Burnout, Part 2

So you burned out shortly after going to college, a part of me says. That’s okay, a lot of people are unprepared for the steep learning curve. But it been over a decade since then. Shouldn’t you be over that by now?

Well, internalized voice of condescension, that’s a great question! One I’ve heard many times in various forms throughout the years, both from myself and others. Why don’t we take some time to address it, starting with what it feels like to be burned out.

I will readily admit that burnout is probably different for each person. But for me, burning out meant that all my drive and passion seemed to get sucked out of me. Things had lost their purpose, and I was left wandering aimlessly as a self-identified “good student” who suddenly didn’t like school.

I didn’t know how to deal with this. Nothing in my admittedly limited life experience had prepared me for the rude jolt that college gave me. So at a complete loss, I decided to do more or less nothing. I continued going through the motions: attending classes, turning in assignments, and working my way towards graduation. I changed my major away from hard science and ended up in the foreign language department. Why? Well, I had been studying French since elementary school, and wanted to keep up my skills. It turns out that a French class a quarter over four years is pretty close to a major, so I defaulted to that. I have a French major by default.

Luckily, my school skills were good enough that I don’t think losing drive affected them too much. This was when I discovered that I write a mean first draft. Also when I discovered that I could speed-read whatever section the professor was going to talk about next and still sound reasonably competent. But something had shifted: I was no longer doing my reading and assignments to learn. I was doing them to pass the class. It’s a subtle change, but can make a world of difference.
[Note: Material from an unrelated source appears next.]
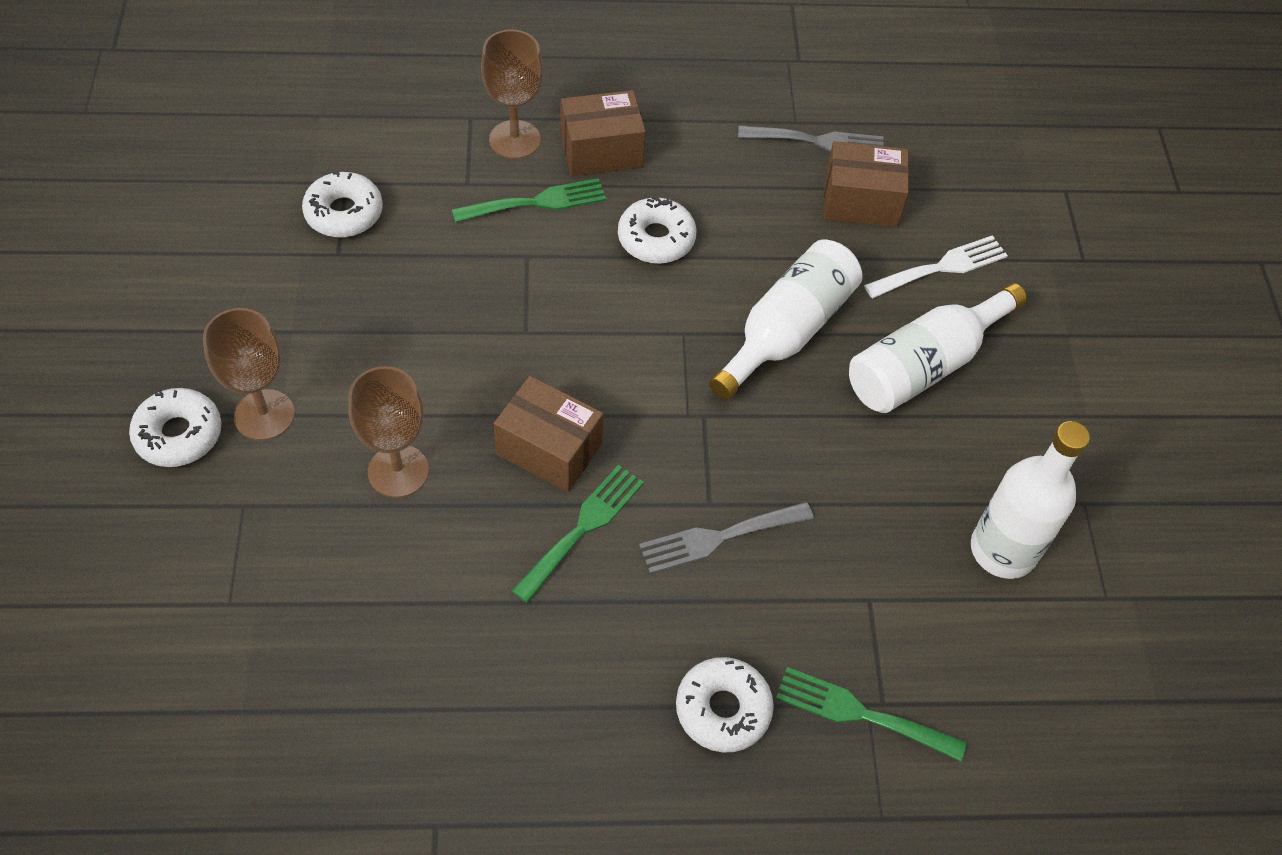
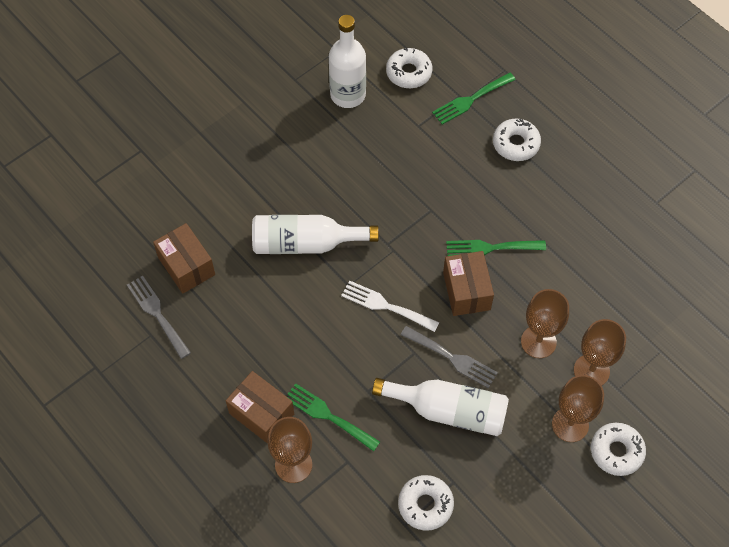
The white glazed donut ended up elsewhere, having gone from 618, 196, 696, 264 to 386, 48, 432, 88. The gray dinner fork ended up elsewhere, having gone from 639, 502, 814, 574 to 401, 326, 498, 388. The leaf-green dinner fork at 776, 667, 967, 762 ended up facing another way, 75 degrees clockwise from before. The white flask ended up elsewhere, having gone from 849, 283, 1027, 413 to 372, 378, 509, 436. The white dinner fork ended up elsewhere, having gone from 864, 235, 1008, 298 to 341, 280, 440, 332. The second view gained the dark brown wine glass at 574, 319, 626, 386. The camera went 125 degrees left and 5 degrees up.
And these new habits and coping mechanisms have stayed with me ever since. A “new normal,” if you will. All the way through undergrad. All the way through grad school. Even the jobs I’ve had have been more about getting from A to B, rather than accomplishing anything notable or enriching.

I often wonder if I’ve been wasting my time and money, approaching school like this. That same part of me from earlier wonders how things would have been different if I had actually “applied myself” in college and grad school. Would I have learned more? Would I have come out of the experience with something more that a couple fancy pieces of paper and a mountain of debt? Could I ever return to that passion for learning that I had when I was younger?
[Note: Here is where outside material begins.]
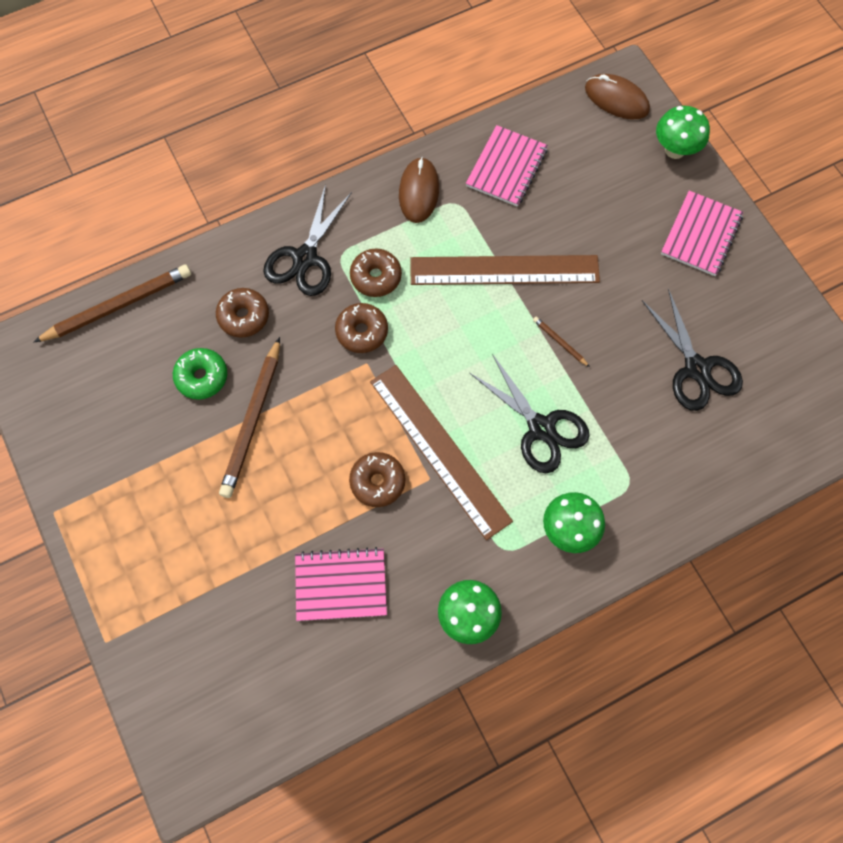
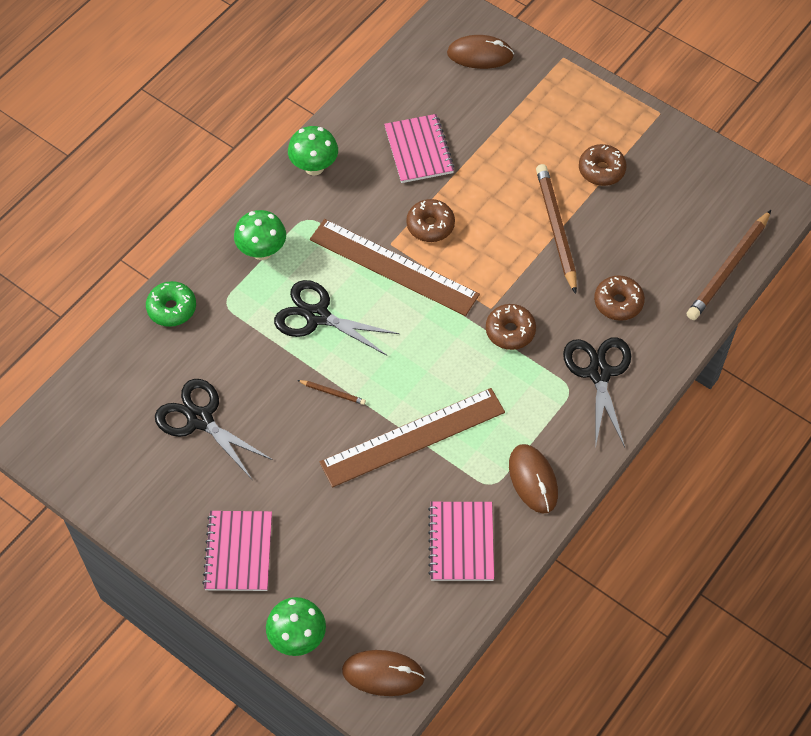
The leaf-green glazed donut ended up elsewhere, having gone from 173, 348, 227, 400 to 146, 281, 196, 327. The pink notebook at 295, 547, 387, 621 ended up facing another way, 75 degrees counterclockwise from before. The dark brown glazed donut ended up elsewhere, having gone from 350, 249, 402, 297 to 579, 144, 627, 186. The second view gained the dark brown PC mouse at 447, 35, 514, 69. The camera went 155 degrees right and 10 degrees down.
I don’t know. Contemplating could-have-beens is always a dangerous exercise, doubly so when it’s about you. For me, burning out tore a hole in something, shaking my sense of self to the very foundations. That hole hasn’t really been filled, and I’ve been forced to shore things up around it. An experience like that makes it hard, very hard, to allow yourself to risk being passionate about anything, lest you end up getting hurt again. But life goes on. Somehow, life finds a way.